Диана откинулась назад и легла на черепицу, глядя в небо. Голова её покоилась на густых чёрных, как вороново крыло, волосах, как на подушке. В тёмных глазах отражались огоньки звёзд.
— Мне нравится, когда ты разговариваешь со мной так, папа.
— Как «так»?
— Как с Метоном, пока он не ушёл на войну. — Она повернулась на бок и, опершись на локоть, взглянула мне в лицо. — Думаешь, будет что-то ужасное?
— Думаю, люди Клодия и его близкие считают, что самое ужасное уже произошло.
— Я имею в виду для нас. Нам что-то угрожает?
— Пока я могу что-то сделать, с нами всё будет хорошо. — Я коснулся её лица, погладил по волосам.
— Но становится всё хуже и хуже — ведь так вы с Эко всегда говорите, когда рассуждаете о политике? А теперь, когда Клодия убили, курию сожгли, стало совсем плохо. Думаешь, может что-то случиться?
— Что-нибудь всегда может случиться — где-нибудь, с кем-нибудь. Единственное, что тут можно сделать — молить Фортуну о милости и надеяться, что она внемлет твоим мольбам. И завидев политика, сразу же сворачивать в другую сторону.
— Я серьёзно, папа. Может случиться так, что всё рухнет — для нас, для всех?
Что я мог ей ответить? В памяти всплыла сцена из времён молодости: бесчисленные ряды насаженных на пики голов на Форуме. Враги диктатора Суллы, молчаливые свидетели его победы. Власти поклялись, что впредь такое не повторится. С тех пор прошло тридцать лет.
— Я не могу видеть будущего.
— Но ты знаешь прошлое и потому понимаешь, что случилось между Клодием и Милоном. Объясни мне. Если я тоже пойму, мне не будет так страшно.

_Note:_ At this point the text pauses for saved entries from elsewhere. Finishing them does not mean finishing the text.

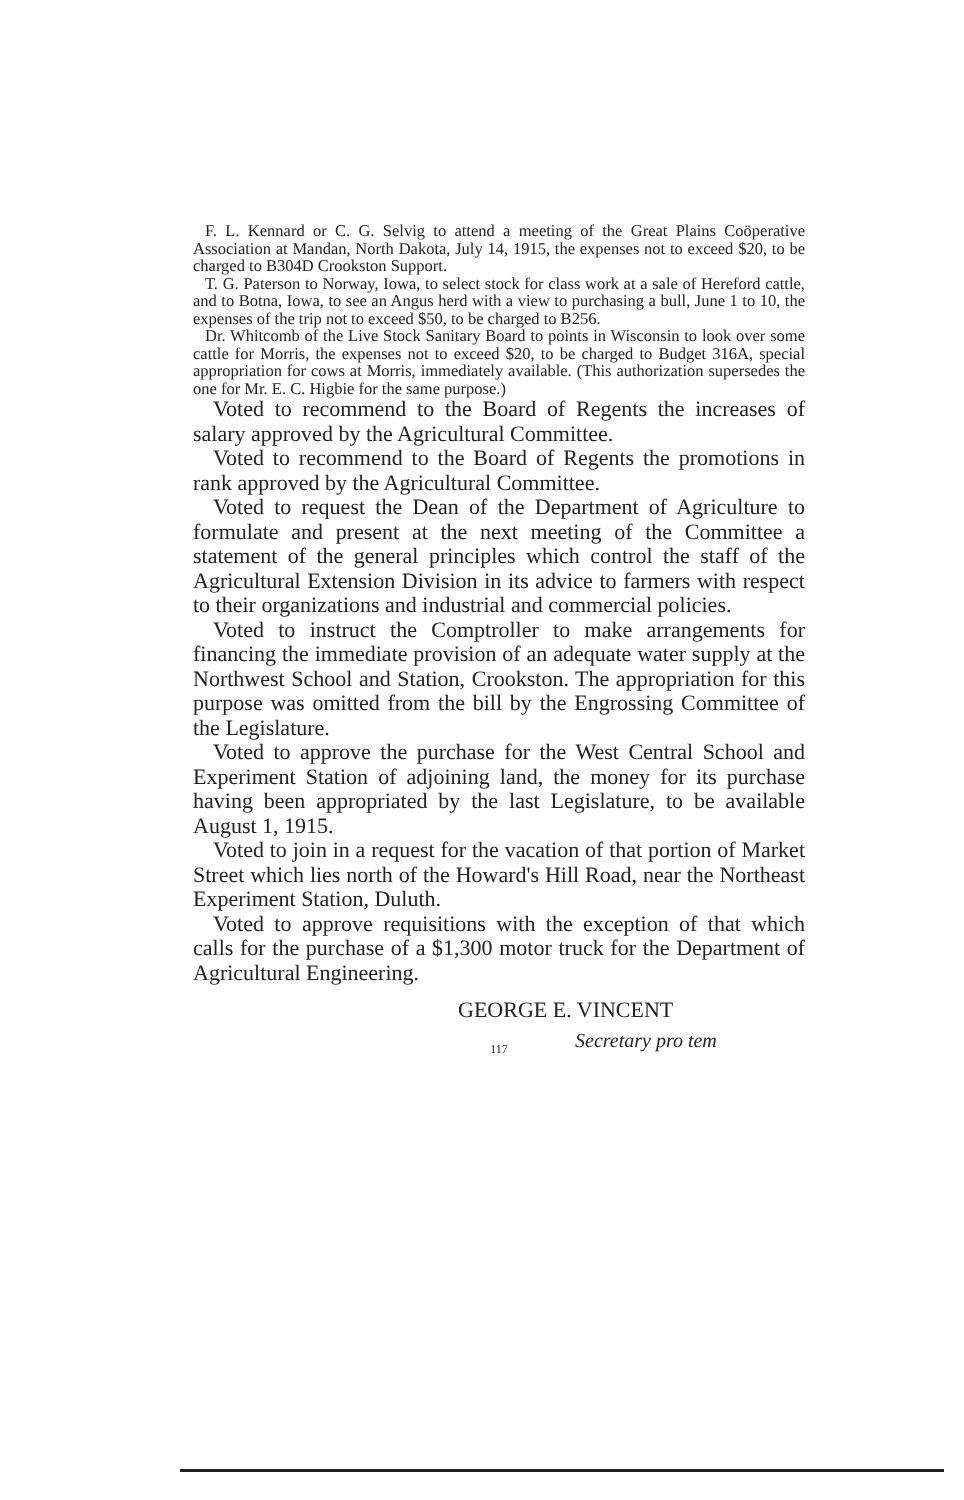F. L. Kennard or C. G. Selvig to attend a meeting of the Great Plains Coöperative Association at Mandan, North Dakota, July 14, 1915, the expenses not to exceed $20, to be charged to B304D Crookston Support.
T. G. Paterson to Norway, Iowa, to select stock for class work at a sale of Hereford cattle, and to Botna, Iowa, to see an Angus herd with a view to purchasing a bull, June 1 to 10, the expenses of the trip not to exceed $50, to be charged to B256.
Dr. Whitcomb of the Live Stock Sanitary Board to points in Wisconsin to look over some cattle for Morris, the expenses not to exceed $20, to be charged to Budget 316A, special appropriation for cows at Morris, immediately available. (This authorization supersedes the one for Mr. E. C. Higbie for the same purpose.)
Voted to recommend to the Board of Regents the increases of salary approved by the Agricultural Committee.
Voted to recommend to the Board of Regents the promotions in rank approved by the Agricultural Committee.
Voted to request the Dean of the Department of Agriculture to formulate and present at the next meeting of the Committee a statement of the general principles which control the staff of the Agricultural Extension Division in its advice to farmers with respect to their organizations and industrial and commercial policies.
Voted to instruct the Comptroller to make arrangements for financing the immediate provision of an adequate water supply at the Northwest School and Station, Crookston. The appropriation for this purpose was omitted from the bill by the Engrossing Committee of the Legislature.
Voted to approve the purchase for the West Central School and Experiment Station of adjoining land, the money for its purchase having been appropriated by the last Legislature, to be available August 1, 1915.
Voted to join in a request for the vacation of that portion of Market Street which lies north of the Howard's Hill Road, near the Northeast Experiment Station, Duluth.
Voted to approve requisitions with the exception of that which calls for the purchase of a $1,300 motor truck for the Department of Agricultural Engineering.
GEORGE E. VINCENT
Secretary pro tem
117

— Хорошо. Только начать придётся издалека — с Цезаря и Помпея. Ты ведь знаешь, кто это такие?
— Конечно. Гай Юлий Цезарь командует армией, в которой служит Метон. Он величайший полководец со времён самого Александра Великого.
4
Публий Теренций Афр — Publius Terentius Afer — римский драматург 2 в. до н. э. автор шести пьес.